Volgens het reglement uit 1826 moest er, drie maanden nadat de vacature was ontstaan, een beroep worden uitgebracht. Zo snel konden de floreenplichtigen echter niet, zij hadden meer tijd nodig om veranderingen aan te brengen en het traktement ‘te doen bepalen op fl. 1.500’. Hierbij hoorde dan tevens een ‘vrije woning in het pastoriehuis en gebruik van de daarbij behoorende tuin’. Het was niet zeker of ‘de hoogere besturen’ die hun plan tot verandering ‘zouden moeten approberen’ ook inderdaad en op tijd hun goedkeuring zouden geven.
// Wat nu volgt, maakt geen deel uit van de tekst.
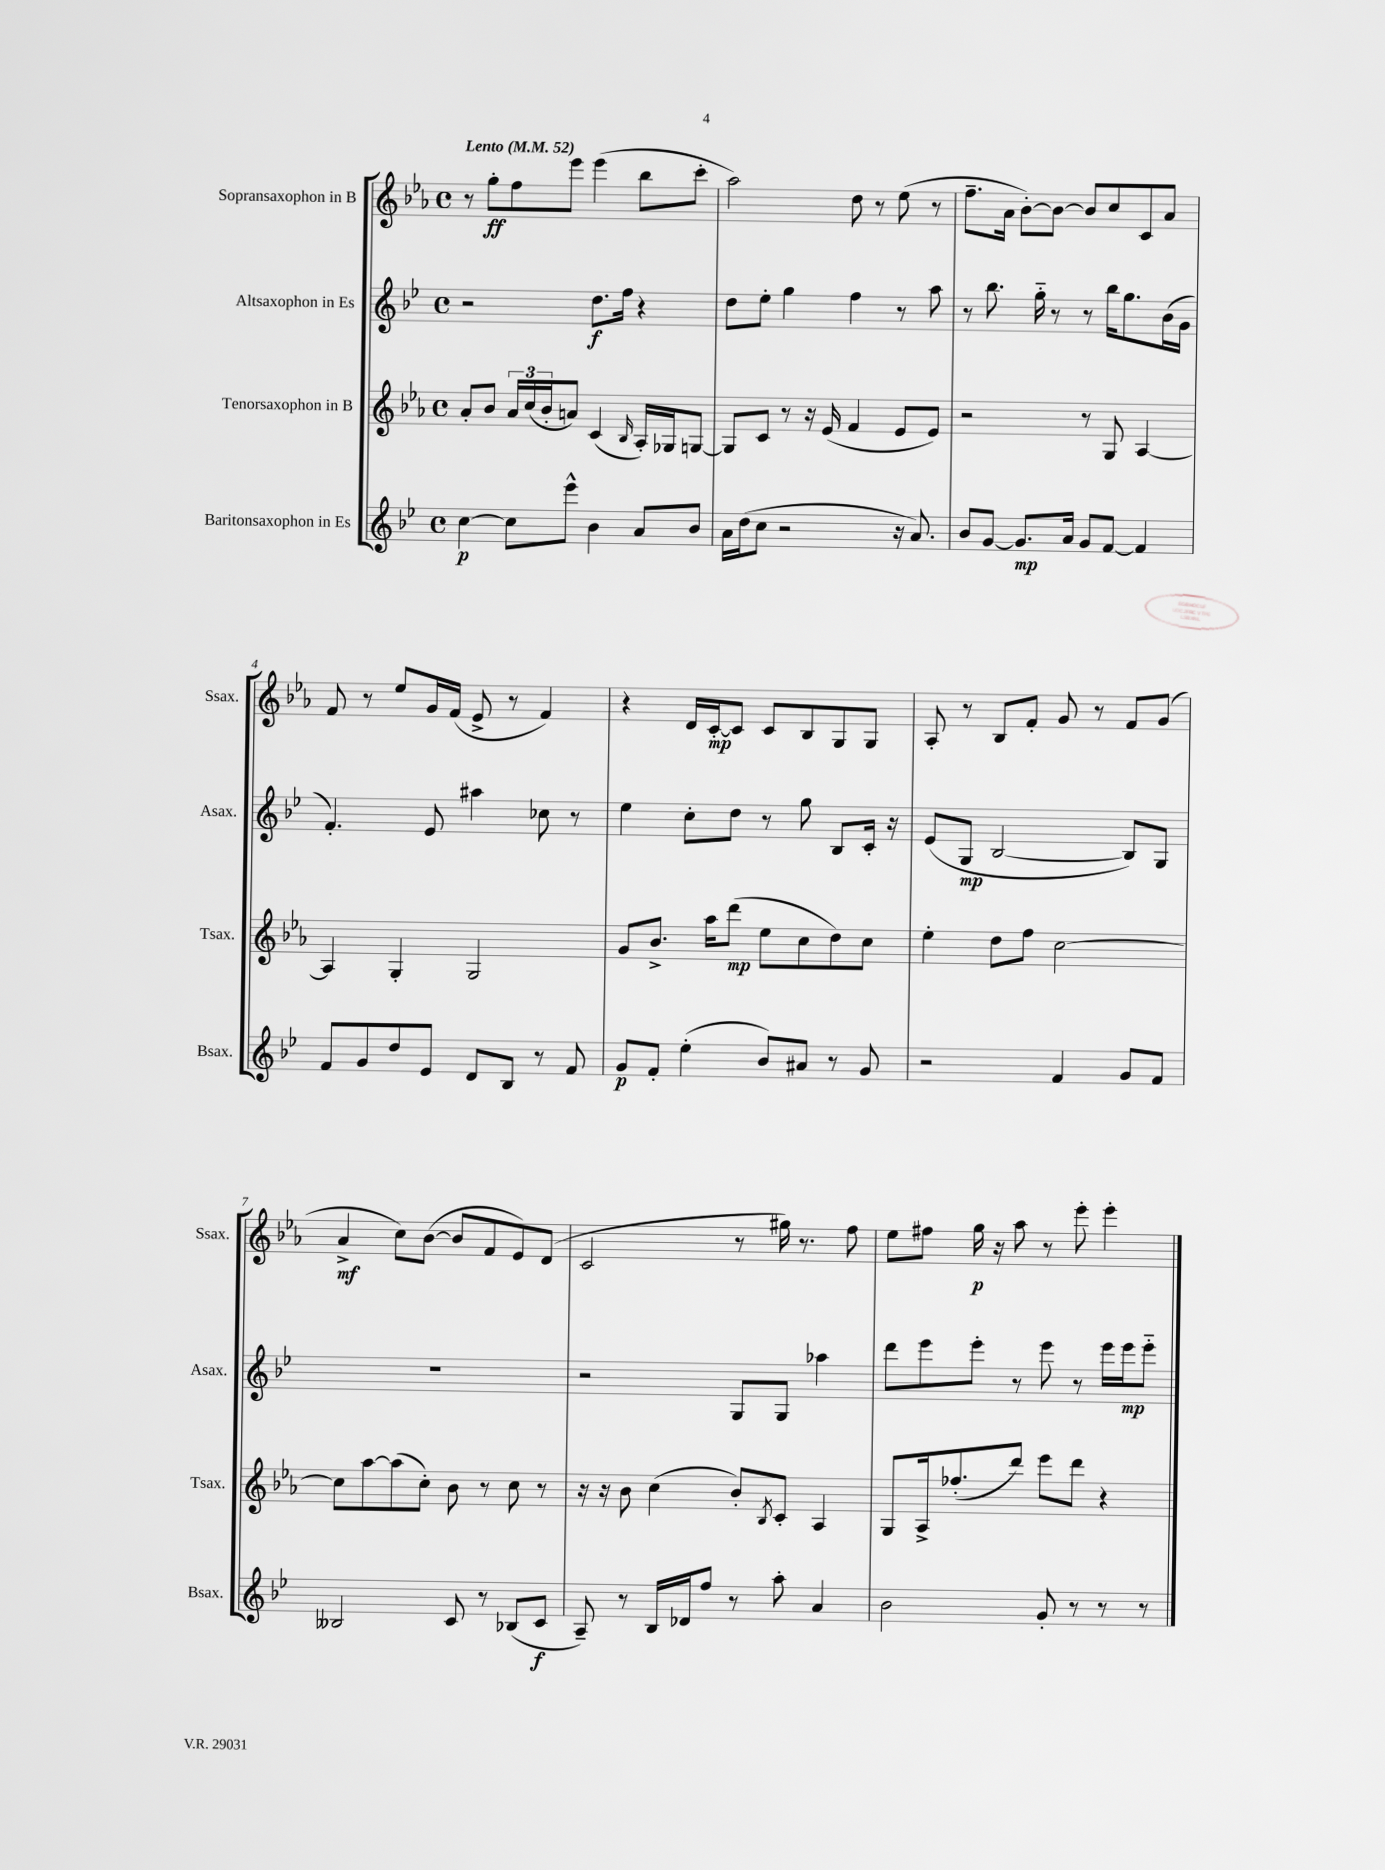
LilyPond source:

<<
\new StaffGroup <<
\new Staff = "s0" \with { instrumentName = "Sopransaxophon in B" shortInstrumentName = "Ssax." } {
    \clef treble \key ees \major \defaultTimeSignature \time 4/4 \tempo "Lento" 4 = 52
    r8 g''8-.\ff f''8 ees'''8 ees'''4( bes''8 c'''8-. |
    aes''2) d''8 r8 ees''8( r8 |
    f''8.-- aes'16 bes'8~-.) bes'8~ bes'8 c''8 c'8 aes'8 |
    f'8 r8 ees''8 g'16 f'16( ees'8-> r8 f'4) |
    r4 d'16 c'16~-.\mp c'8 c'8 bes8 g8 g8 |
    aes8-. r8 bes8 f'8-. g'8 r8 f'8 g'8( |
    aes'4->\mf c''8) bes'8~( bes'8 f'8 ees'8) d'8( |
    c'2 r8 gis''16) r8. f''8 |
    ees''8 fis''8 g''16\p r16 aes''8 r8 ees'''8-. ees'''4-. \bar "|." |
}
\new Staff = "s1" \with { instrumentName = "Altsaxophon in Es" shortInstrumentName = "Asax." } {
    \clef treble \key bes \major \defaultTimeSignature \time 4/4
    r2 d''8.\f f''16 r4 |
    d''8 ees''8-. g''4 f''4 r8 a''8 |
    r8 bes''8. g''16-_ r8 r8 bes''16 g''8. bes'16( g'16 |
    f'4.-.) ees'8 ais''4 ces''8 r8 |
    ees''4 c''8-. d''8 r8 g''8 bes8 c'16-. r16 |
    ees'8( g8\mp bes2~ bes8) g8 |
    R1 |
    r2 g8 g8 aes''4 |
    d'''8 ees'''8 ees'''8-. r8 ees'''8 r8 ees'''16 ees'''16\mp ees'''8-_ \bar "|." |
}
\new Staff = "s2" \with { instrumentName = "Tenorsaxophon in B" shortInstrumentName = "Tsax." } {
    \clef treble \key ees \major \defaultTimeSignature \time 4/4
    aes'8-. bes'8 \tuplet 3/2 { aes'16 c''16( bes'16-. } a'8) c'4( \grace { bes16 } aes16-.) ges16 g8~ |
    g8 c'8 r8 r16 ees'16( f'4 ees'8 ees'8) |
    r2 r8 g8 aes4~ |
    aes4 g4-. g2 |
    g'8 bes'8.-> aes''16 d'''8\mp( ees''8 c''8 d''8) c''8 |
    ees''4-. d''8 f''8 c''2~ |
    c''8 aes''8~ aes''8( c''8-.) bes'8 r8 c''8 r8 |
    r16 r16 bes'8 c''4( bes'8-.) \acciaccatura { bes8 } c'8-. aes4 |
    g8 aes16-> fes''8.-.( d'''8) ees'''8 d'''8 r4 \bar "|." |
}
\new Staff = "s3" \with { instrumentName = "Baritonsaxophon in Es" shortInstrumentName = "Bsax." } {
    \clef treble \key bes \major \defaultTimeSignature \time 4/4
    c''4~\p c''8 ees'''8-^ bes'4 a'8 bes'8 |
    a'16 d''16( c''8 r2 r16 a'8.) |
    bes'8 g'8~ g'8.\mp a'16 g'8 f'8~ f'4 |
    f'8 g'8 d''8 ees'8 d'8 bes8 r8 f'8 |
    g'8\p f'8-. ees''4-.( bes'8) ais'8 r8 g'8 |
    r2 f'4 g'8 f'8 |
    beses2 c'8 r8 bes8( c'8\f |
    a8--) r8 bes16 des'16 f''8 r8 a''8-. a'4 |
    bes'2 g'8-. r8 r8 r8 \bar "|." |
}
>>
>>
De drie kerkvoogden van Marrum en het drietal van Westernijkerk waren van mening dat er dispensatie moest worden gevraagd en wel zodanig dat ‘Z.Majesteit aan den kerkeraad veroorlove de beroeping twee maanden uit te stellen’. De gevraagde dispensatie werd door de ‘Minister van Financiën, voorlopig belast met het Bestuur van het Departement voor de zaken der Hervormde Eredienst enz.’ verleend.
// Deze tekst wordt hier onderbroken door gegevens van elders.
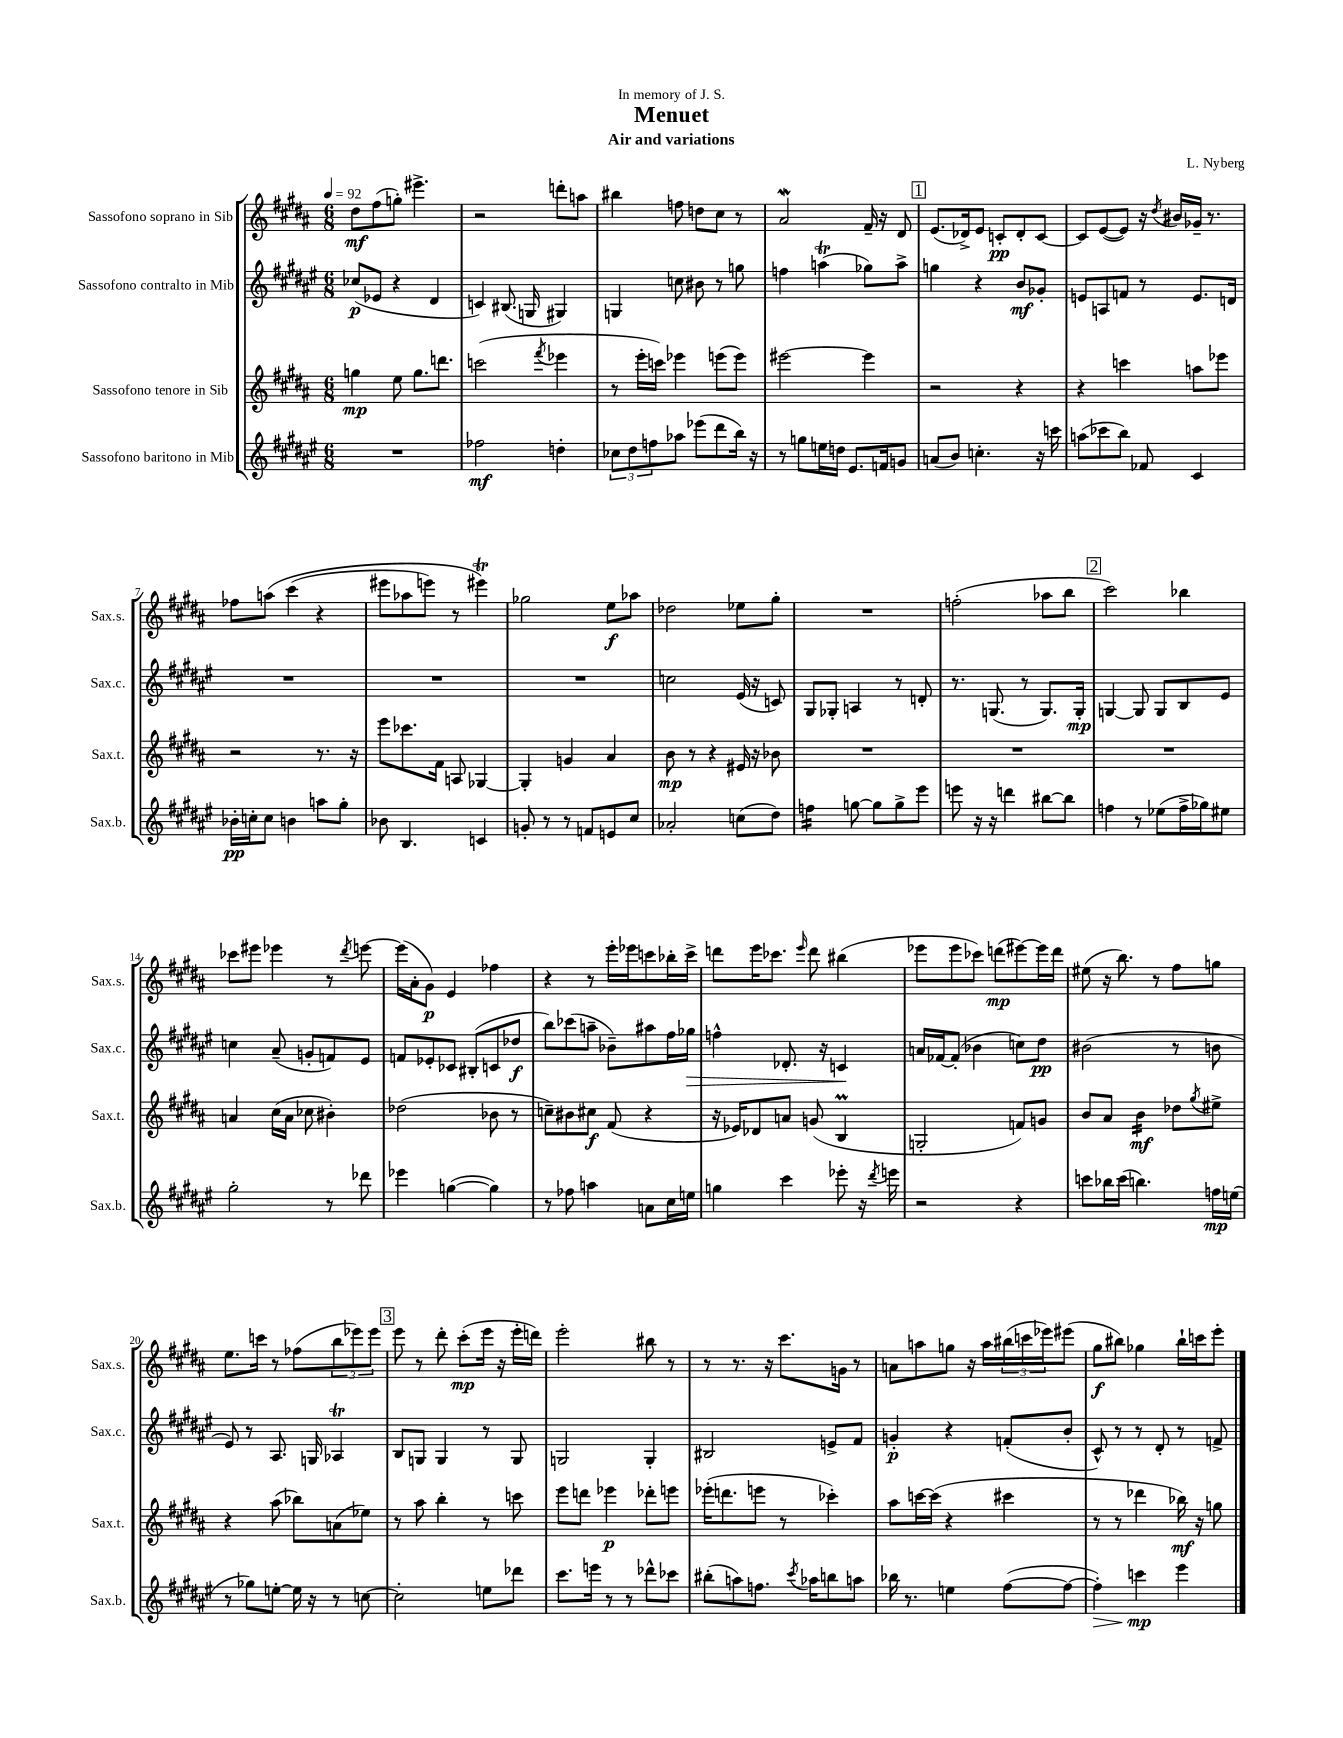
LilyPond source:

Tijdens een buitengewone kerkenraadsvergadering op 1(!) januari 1853 werd gemeld dat ook een tweede verzoek om uitstel door de minister van Financiën was verleend. Maar dat was niet de echte reden voor die extra bijeenkomst. Dat was het schriftelijk ingediende verzoek van ouderling Rijpstra ‘om ontslagen te worden en wel ten spoedigste!’ Bij het ‘Censura Morem’ op 22 februari 1853 werd besloten om ‘wegens gegeven ergernis’, inmiddels lidmaat Rijpstra de toegang tot het Heilig Avondmaal te ontzeggen. Kennelijk was het ‘misbruik van sterken drank’ wat Rijpstra parten speelde. Hij was evenwel niet de enige: ook ene Sipke Hovinga zou om dezelfde reden eens ernstig worden toegesproken door de consulent ds. Rutgers.
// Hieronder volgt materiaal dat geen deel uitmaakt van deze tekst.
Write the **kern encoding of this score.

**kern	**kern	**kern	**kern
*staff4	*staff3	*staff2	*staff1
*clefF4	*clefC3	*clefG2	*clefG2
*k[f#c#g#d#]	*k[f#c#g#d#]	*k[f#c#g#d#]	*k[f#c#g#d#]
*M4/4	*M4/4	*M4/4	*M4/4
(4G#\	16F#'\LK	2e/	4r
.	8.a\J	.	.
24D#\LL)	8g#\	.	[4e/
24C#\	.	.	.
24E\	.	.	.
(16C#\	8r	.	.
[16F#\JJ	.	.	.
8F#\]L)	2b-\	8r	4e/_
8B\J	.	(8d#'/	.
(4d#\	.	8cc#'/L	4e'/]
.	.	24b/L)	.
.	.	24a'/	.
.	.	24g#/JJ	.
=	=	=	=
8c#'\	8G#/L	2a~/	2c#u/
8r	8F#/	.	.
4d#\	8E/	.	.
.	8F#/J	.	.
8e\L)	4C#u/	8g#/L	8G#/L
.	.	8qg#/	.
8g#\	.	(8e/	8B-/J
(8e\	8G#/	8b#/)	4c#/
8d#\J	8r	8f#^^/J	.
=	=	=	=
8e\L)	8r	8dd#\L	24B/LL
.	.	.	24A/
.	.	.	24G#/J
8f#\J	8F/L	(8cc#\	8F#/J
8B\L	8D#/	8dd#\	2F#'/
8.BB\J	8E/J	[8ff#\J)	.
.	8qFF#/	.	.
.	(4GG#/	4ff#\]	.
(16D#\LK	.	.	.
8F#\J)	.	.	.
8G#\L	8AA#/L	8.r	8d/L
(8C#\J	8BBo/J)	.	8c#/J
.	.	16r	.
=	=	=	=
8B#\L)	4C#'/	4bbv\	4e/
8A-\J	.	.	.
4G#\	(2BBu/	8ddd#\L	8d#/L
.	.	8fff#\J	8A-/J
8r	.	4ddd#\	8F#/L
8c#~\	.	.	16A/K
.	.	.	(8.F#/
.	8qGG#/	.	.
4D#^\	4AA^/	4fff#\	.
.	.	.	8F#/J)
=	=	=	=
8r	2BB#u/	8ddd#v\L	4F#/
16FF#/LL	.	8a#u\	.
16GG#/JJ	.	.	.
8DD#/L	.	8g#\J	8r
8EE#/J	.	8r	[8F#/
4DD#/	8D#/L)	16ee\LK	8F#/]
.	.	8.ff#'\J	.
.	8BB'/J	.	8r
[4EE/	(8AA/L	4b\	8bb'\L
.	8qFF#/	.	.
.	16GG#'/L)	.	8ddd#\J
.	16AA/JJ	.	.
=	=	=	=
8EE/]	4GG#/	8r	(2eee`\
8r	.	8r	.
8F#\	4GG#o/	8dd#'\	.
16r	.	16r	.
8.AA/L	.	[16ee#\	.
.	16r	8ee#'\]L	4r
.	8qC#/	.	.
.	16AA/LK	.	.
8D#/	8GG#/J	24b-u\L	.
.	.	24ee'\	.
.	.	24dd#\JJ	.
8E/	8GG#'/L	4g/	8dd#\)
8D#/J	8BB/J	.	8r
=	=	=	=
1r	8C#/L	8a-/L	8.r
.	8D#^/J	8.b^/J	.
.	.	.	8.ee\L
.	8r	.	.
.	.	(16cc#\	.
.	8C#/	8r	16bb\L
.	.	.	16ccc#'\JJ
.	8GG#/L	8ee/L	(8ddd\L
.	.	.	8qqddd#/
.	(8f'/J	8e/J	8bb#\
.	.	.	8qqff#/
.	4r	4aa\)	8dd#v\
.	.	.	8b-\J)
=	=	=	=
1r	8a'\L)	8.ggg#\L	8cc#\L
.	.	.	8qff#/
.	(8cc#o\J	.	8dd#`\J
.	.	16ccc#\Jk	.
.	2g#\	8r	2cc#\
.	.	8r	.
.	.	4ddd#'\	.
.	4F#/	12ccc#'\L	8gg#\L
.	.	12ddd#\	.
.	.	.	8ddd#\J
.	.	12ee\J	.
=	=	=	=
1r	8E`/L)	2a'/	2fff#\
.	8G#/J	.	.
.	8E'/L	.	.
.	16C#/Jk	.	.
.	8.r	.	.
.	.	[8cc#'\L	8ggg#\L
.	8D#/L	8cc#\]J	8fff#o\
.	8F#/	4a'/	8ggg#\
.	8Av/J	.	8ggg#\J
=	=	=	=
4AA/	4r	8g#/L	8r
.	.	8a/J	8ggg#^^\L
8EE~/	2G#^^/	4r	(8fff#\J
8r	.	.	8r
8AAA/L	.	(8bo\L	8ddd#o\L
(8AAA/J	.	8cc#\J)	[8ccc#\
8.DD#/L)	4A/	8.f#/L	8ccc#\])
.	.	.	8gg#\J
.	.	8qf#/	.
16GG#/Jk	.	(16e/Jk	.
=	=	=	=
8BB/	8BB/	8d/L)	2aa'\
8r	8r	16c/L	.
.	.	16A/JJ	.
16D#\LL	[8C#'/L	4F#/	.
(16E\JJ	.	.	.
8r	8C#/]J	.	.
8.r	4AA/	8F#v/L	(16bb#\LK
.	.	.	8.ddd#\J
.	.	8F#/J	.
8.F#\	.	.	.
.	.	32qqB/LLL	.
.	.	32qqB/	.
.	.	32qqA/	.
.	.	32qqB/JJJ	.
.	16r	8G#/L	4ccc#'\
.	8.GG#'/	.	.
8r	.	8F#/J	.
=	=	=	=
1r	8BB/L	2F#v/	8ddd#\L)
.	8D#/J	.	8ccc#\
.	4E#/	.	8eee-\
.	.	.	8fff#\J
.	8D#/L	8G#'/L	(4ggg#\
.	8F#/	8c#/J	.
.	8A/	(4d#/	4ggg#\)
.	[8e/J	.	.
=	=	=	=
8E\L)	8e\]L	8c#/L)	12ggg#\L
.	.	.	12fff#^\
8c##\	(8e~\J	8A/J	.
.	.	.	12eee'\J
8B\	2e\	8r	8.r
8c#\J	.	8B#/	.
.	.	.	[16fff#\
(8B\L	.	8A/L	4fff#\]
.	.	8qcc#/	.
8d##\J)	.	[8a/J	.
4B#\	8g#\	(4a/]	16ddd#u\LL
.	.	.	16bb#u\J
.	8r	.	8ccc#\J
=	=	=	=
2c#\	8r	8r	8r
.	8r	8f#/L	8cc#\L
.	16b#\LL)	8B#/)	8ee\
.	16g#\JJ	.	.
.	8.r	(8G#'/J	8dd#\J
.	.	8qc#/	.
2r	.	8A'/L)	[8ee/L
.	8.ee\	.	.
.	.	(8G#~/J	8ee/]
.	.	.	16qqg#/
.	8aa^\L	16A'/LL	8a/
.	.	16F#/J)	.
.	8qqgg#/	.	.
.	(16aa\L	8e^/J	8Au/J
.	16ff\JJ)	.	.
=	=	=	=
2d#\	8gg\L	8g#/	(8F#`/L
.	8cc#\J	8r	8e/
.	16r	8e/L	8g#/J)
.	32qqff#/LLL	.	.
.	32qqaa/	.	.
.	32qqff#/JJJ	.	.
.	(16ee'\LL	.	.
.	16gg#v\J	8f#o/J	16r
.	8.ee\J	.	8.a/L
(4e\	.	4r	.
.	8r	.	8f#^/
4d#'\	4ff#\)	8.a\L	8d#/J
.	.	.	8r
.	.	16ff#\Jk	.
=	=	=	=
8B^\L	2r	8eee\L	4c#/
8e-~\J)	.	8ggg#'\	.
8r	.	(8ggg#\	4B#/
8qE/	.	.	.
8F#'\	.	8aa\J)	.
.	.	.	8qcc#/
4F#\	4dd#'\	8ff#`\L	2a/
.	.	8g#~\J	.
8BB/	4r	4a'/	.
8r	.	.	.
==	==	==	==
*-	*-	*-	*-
(1) - Folkert Pieters Rijpstra, overleden te Marrum op 25-07-1873, oud 77 jaar, gehuwd.
(2) - Tot 1951 werden in de Hervormde gemeente Marrum-Westernijkerk de wereldse goederen (pastoralia, bestaande uit landerijen) zelfstandig beheerd en  moesten er
       ook een aantal ingezetenen uit Westernijkerk de functie als diaken bekleden in de kerkenraad.
(3) - Willem Piers van der Zaag, overleden te Marrum op 17-06-1877, oud 81 jaar, weduwnaar van Froukje Aelzes de Roo.
(4) - Klaas Klazes Osinga overleed te Westernijkerk op 17-11-1877, oud 74 jaar, weduwnaar.